Here are 3 such events:
#1 and #2: Right after September 11th, 2001 and in the depths of the 2002 bear market.
At the S&P 500’s near-term trough after 9-11 at 966, it traded for:
- 17.0x trailing peak operating earnings ($56.79/share for the 4 quarters ending September 30th, 2000).
- 24.9x trough earnings ($38.85/share for the 4 quarters ending December 31st, 2001).
The S&P would only hit its 2000 – 2002 bear market trough in October 2002 (777 on the 9th), at which point it traded for:
- 13.7x the 2000 peak for earnings mentioned above.
- 17.6x then-current operating earnings ($44.04/share for the 4 quarters ending September 2002).
#3: On the lows at the end of the 2008 Financial Crisis, March 9th 2009, at a close of 677:
- US large caps traded for 7.4x the prior peak for S&P operating earnings ($91.47/share for the 4 quarters ending June 30th, 2007…

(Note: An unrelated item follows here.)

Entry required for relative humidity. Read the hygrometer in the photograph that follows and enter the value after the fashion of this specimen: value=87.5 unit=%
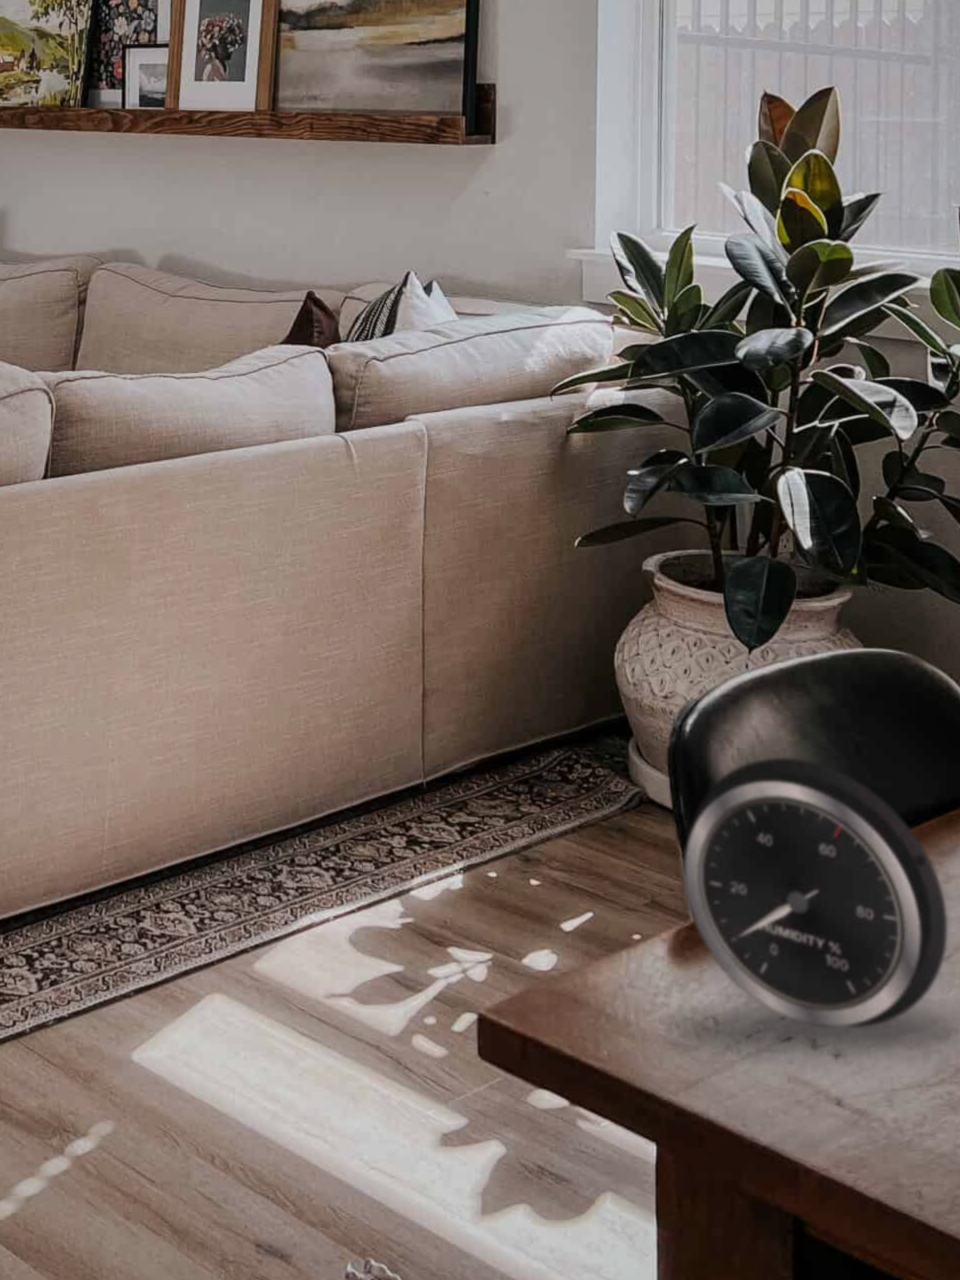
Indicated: value=8 unit=%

- … And 17.1x trough earnings for the post-Financial Crisis period ($39.61/share for the 4 quarters ending September 30th, 2009).
While there is a broad range of peak/trough valuations here, they average to 12.7x prior peak earnings and 19.9x trough earnings. That implies the following for S&P levels today:
- 1,969, based on prior peak earnings of $155/share for the 4 quarters ending June 30th 2019.
- 2,159, assuming markets will discount trough earnings of $109/share. That is 30% below the $155/share prior peak number, a reasonable expectation given current global economic disruption.
That averages to a trough S&P level of 2,064, which is 24% below Friday’s 4:00 pm print (and seems too pessimistic) but only 17% below Thursday’s close (and therefore feels realistic). And that’s the point of this analysis:
- As chaotic as US equity markets are, there is a method to their madness. Investors are trying to find a level that discounts sustainable future earnings.
- Normalized (aka sustainable) earnings expectations always live somewhere in between peak and trough, the math we’ve run through here.
As with our point in the “Markets” section of our full report, investors will be looking to Washington to support the US economy and make sure trough corporate earnings are not 30% below prior peak.